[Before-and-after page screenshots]
Content starts

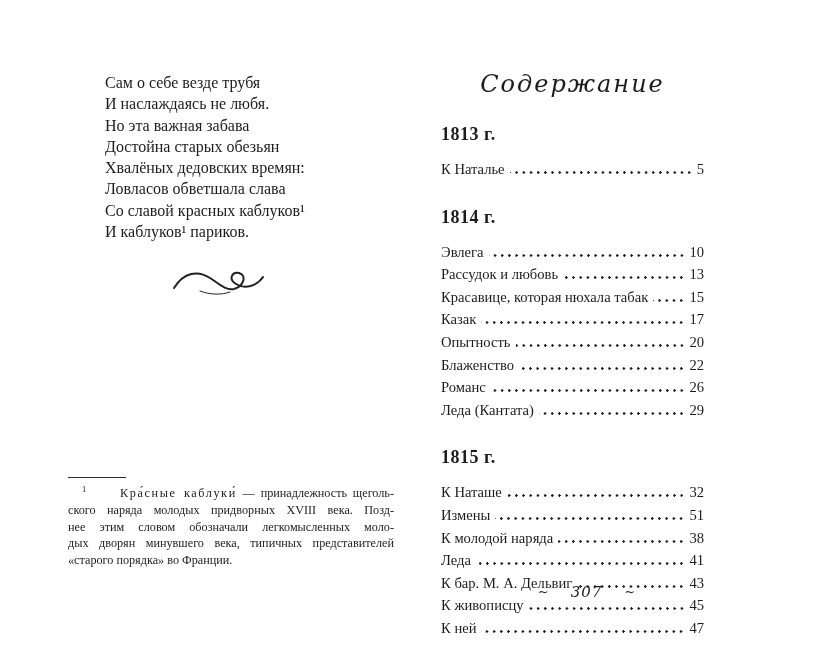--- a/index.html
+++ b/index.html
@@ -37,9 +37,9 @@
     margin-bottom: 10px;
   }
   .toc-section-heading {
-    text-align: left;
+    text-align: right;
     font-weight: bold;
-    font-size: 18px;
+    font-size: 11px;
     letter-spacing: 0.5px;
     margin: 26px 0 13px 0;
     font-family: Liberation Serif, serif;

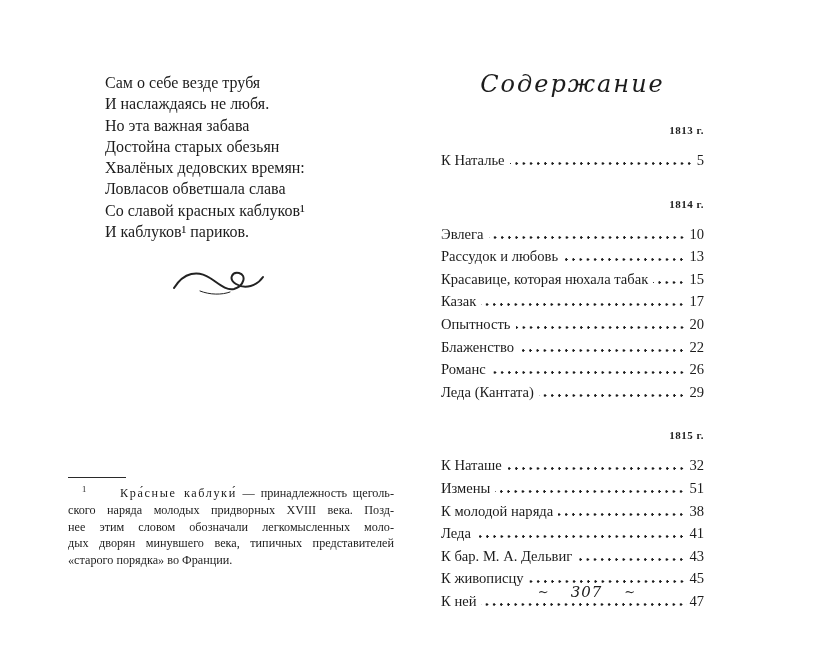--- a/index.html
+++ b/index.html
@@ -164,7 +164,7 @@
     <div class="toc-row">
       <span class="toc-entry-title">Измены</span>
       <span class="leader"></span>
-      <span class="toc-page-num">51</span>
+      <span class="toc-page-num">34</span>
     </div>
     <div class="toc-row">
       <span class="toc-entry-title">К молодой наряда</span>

Content ends
Content starts

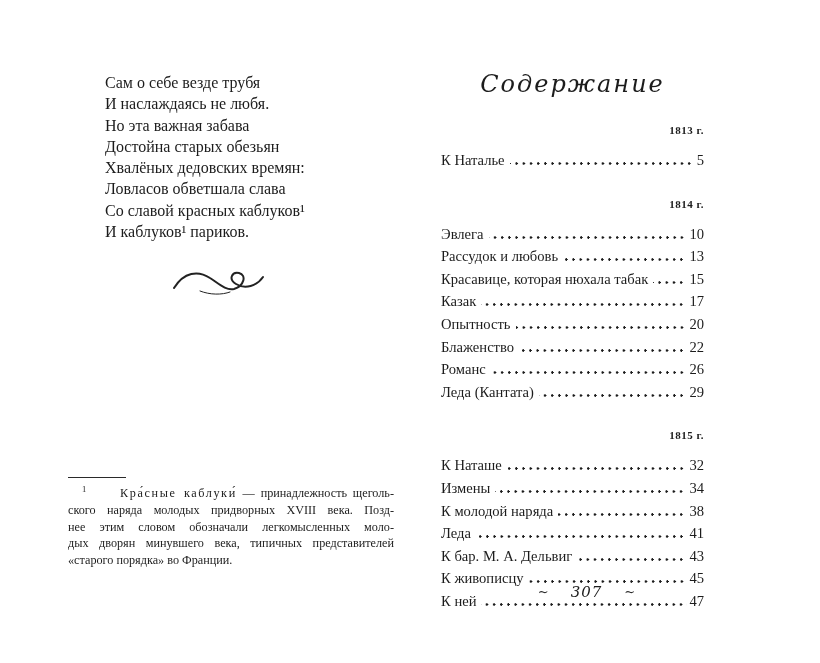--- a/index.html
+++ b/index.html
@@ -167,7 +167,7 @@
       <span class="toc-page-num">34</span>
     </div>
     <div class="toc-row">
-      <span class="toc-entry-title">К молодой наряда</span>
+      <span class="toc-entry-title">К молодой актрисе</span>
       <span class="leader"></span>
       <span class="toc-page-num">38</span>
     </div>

Content ends
Content starts

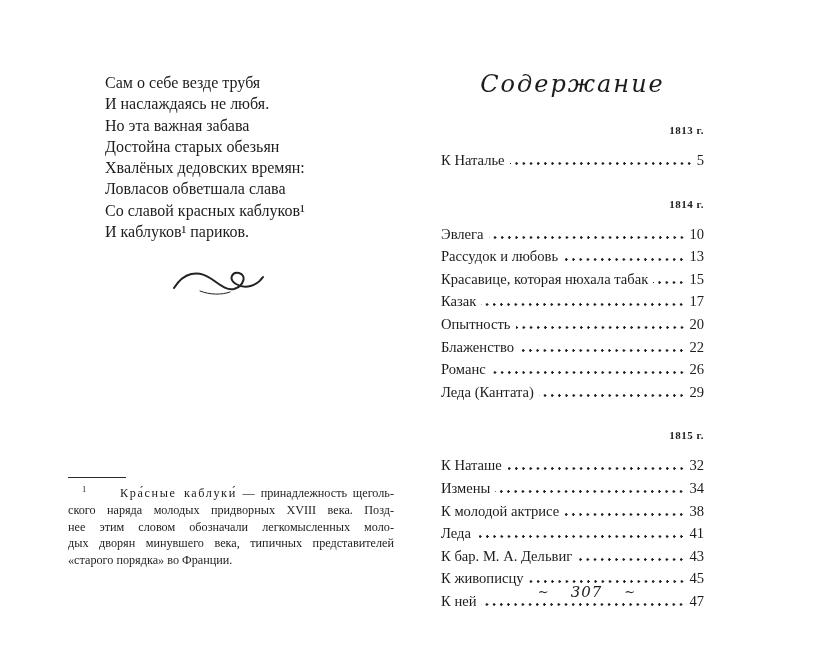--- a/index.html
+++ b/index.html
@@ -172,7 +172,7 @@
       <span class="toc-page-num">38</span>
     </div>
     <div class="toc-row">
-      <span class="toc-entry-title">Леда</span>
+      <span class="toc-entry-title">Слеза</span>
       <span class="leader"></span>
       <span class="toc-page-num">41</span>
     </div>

Content ends

Exercise goal —
In the entries above, find each line that includes the string "entry" and copy it.

Reply —
       <span class="toc-entry-title">Измены</span>
       <span class="toc-entry-title">К молодой наряда</span>
-      <span class="toc-entry-title">К молодой наряда</span>
+      <span class="toc-entry-title">К молодой актрисе</span>
-      <span class="toc-entry-title">Леда</span>
+      <span class="toc-entry-title">Слеза</span>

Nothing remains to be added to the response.